En raison de l'effondrement des populations, qui s'est accéléré depuis 4 ans, le comité breton de gestion des poissons migrateurs était réuni ce matin à Rennes. Il a donné un avis favorable à l’interdiction de toute pêche du saumon en 2025 dans les rivières bretonnes mais aussi dans leurs estuaires et en mer.
La population de saumon sauvage s'est effondrée en 2024. Sur les trois stations de contrôle de Bretagne, 643 saumons ont été observés en 2023, contre 813 l’année précédente, 1 073 en 2022 et 2 098 en 2020. Des chiffres très mauvais, alors même que la pêche est déjà interdite dans plusieurs endroits de France.
Cette espèce menacée possède un rythme de vie particulier : les géniteurs se reproduisent en rivière
l’hiver, avant de repartir en mer au printemps. Or, il semble que cette année encore, la population de juvéniles que l’on devrait trouver en rivière a continué à chuter de manière spectaculaire, alors que les conditions sont bonnes.
Les pêcheurs redoutent les braconnages
De ce fait, le comité de gestion des poissons migrateurs, réuni à Rennes ce 15 novembre, a donné un avis favorable à la suspension de la pêche en Bretagne, pour l’année 2025, dans les cours d’eau, les estuaires et en mer. Mais c’est seulement après un délai et une consultation publique que l’arrêté préfectoral sera validé.
Plusieurs fédérations de pêche bretonnes regrettent la décision. Non seulement elles craignent qu’un retour en arrière soit difficile et long, mais elles redoutent aussi les braconnages. Pour elles, les pêcheurs, même pour des quotas très infimes, représentent toujours des sentinelles au bord des rivières.
De plus en plus rare en France, le saumon sauvage va-t-il disparaître des rivières bretonnes ?
"Une mesure de bon sens, indispensable, mais pas suffisante"
Eau et rivières de Bretagne, qui soutenait cette mesure, a également réagi. Pour Arnaud Clugery, porte-parole de l’association, "cette suspension est une mesure de bon sens, indispensable mais pas suffisante". L'association demande à l’État d'accélérer et d'intensifier la lutte contre le changement climatique.

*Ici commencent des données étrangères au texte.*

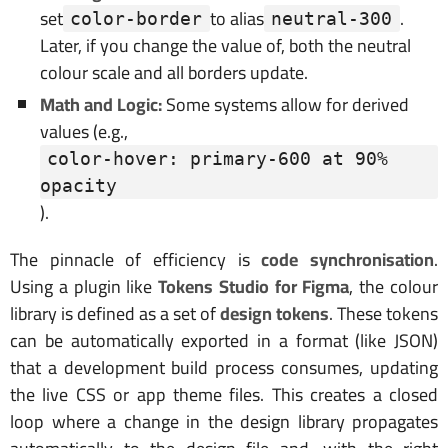
set
to alias
.
color-border
neutral-300
Later, if you change the value of, both the neutral
colour scale and all borders update.
Math and Logic:
Some systems allow for derived
values (e.g.,
color-hover: primary-600 at 90% 
opacity
).
The pinnacle of efficiency is
code synchronisation
.
Using a plugin like
Tokens Studio for Figma
, the colour
library is defined as a set of
design tokens
. These tokens
can be automatically exported in a format (like JSON)
that a development build process consumes, updating
the live CSS or app theme files. This creates a closed
loop where a change in the design library propagates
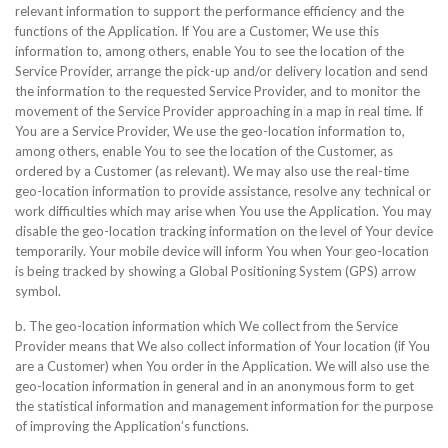
relevant information to support the performance efficiency and the
functions of the Application. If You are a Customer, We use this
information to, among others, enable You to see the location of the
Service Provider, arrange the pick-up and/or delivery location and send
the information to the requested Service Provider, and to monitor the
movement of the Service Provider approaching in a map in real time. If
You are a Service Provider, We use the geo-location information to,
among others, enable You to see the location of the Customer, as
ordered by a Customer (as relevant). We may also use the real-time
geo-location information to provide assistance, resolve any technical or
work difficulties which may arise when You use the Application. You may
disable the geo-location tracking information on the level of Your device
temporarily. Your mobile device will inform You when Your geo-location
is being tracked by showing a Global Positioning System (GPS) arrow
symbol.
b. The geo-location information which We collect from the Service
Provider means that We also collect information of Your location (if You
are a Customer) when You order in the Application. We will also use the
geo-location information in general and in an anonymous form to get
the statistical information and management information for the purpose
of improving the Application’s functions.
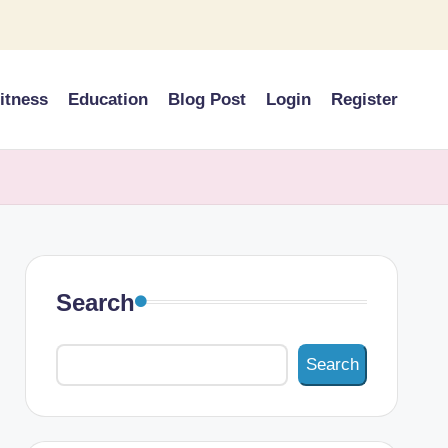
itness
Education
Blog Post
Login
Register
Search
Search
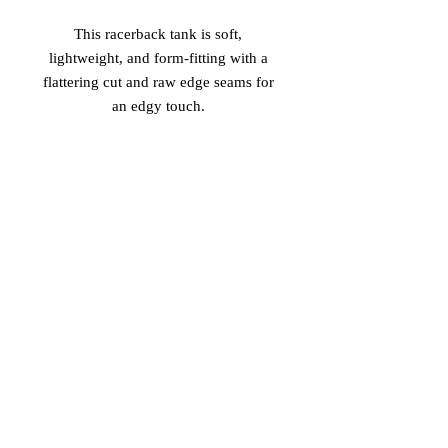
This racerback tank is soft, 
lightweight, and form-fitting with a 
flattering cut and raw edge seams for 
 • 50% polyester/25% combed ring-
 • Fabric is laundered to reduce 
shrinkage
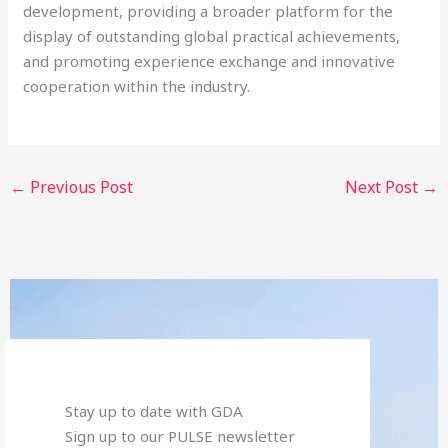
development, providing a broader platform for the
display of outstanding global practical achievements,
and promoting experience exchange and innovative
cooperation within the industry.
←
Previous Post
Next Post
→
Stay up to date with GDA
Sign up to our PULSE newsletter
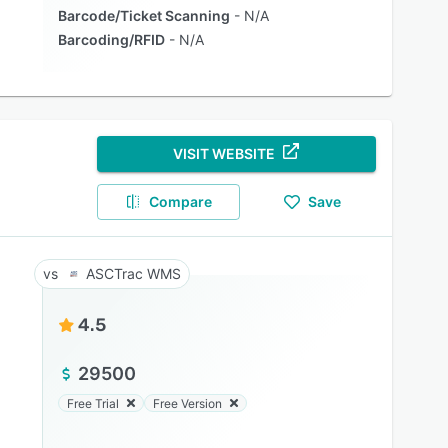
Barcode/Ticket Scanning
N/A
Barcoding/RFID
N/A
VISIT WEBSITE
Compare
Save
ASCTrac WMS
4.5
29500
Free Trial
Free Version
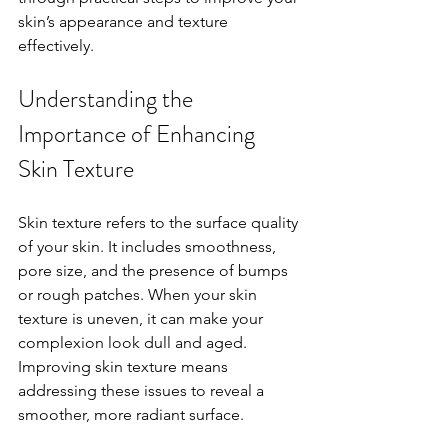
skin’s appearance and texture 
effectively.
Understanding the 
Importance of Enhancing 
Skin Texture
Skin texture refers to the surface quality 
of your skin. It includes smoothness, 
pore size, and the presence of bumps 
or rough patches. When your skin 
texture is uneven, it can make your 
complexion look dull and aged. 
Improving skin texture means 
addressing these issues to reveal a 
smoother, more radiant surface.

Elle réclame que "simultanément à la suspension de la pêche, trois mesures soient mises en œuvre en Bretagne : le renforcement de la prévention des rejets dits accidentels de lisier qui tuent chaque année des dizaines de km de nos cours d'eau ; la suppression des points noirs de blocage à la remontée des géniteurs vers les zones de frayères, et enfin une politique de contrôle de la réglementation en rivière et en mer",
Déplacement de certains courants maritimes
Pour le moment, il est difficile de savoir pourquoi les saumons sauvages disparaissent.
Les saumons seraient notamment victimes du déplacement de certains courants maritimes. Ils ne trouvent plus les crevettes et autres ressources qui constituaient une part importante de leur alimentation. Ils sont obligés de rester plus longtemps en mer pour atteindre une taille qui leur permet de remonter les rivières et sont donc de moins en moins nombreux à y parvenir.
En moyenne, les saumons sont quatre fois moins nombreux qu’avant à remonter dans les rivières par rapport à la moyenne des remontées sur les trente dernières années et ce phénomène s’est accentué sur les 3 dernières années avec des résultats catastrophiques.
"Nous constatons que les individus qui remontent sont moins nombreux, moins gros et pondent donc moins d’œufs" indique la Fédération de pêche du Morbihan dans un communiqué. "Le nombre d’œufs dépend du poids du saumon, c’est un cercle vicieux, plus l’espèce va mal, moins elle se reproduit ", expliquait le mois dernier François Jossec, technicien de la Fédération de pêche du Morbihan.
Élevages aquacoles mis en cause
L’effondrement des populations de saumons s’observe partout, en Irlande, en Ecosse et en Norvège tout particulièrement, où là aussi de sévères restrictions de pêche ont été adoptées cette année, avec la fermeture de dizaines de rivières au mois de juin dernier. Mais au pays du saumon, ce sont les élevages aquacoles très nombreux, qui sont principalement mis en cause. Ils contamineraient les saumons sauvages.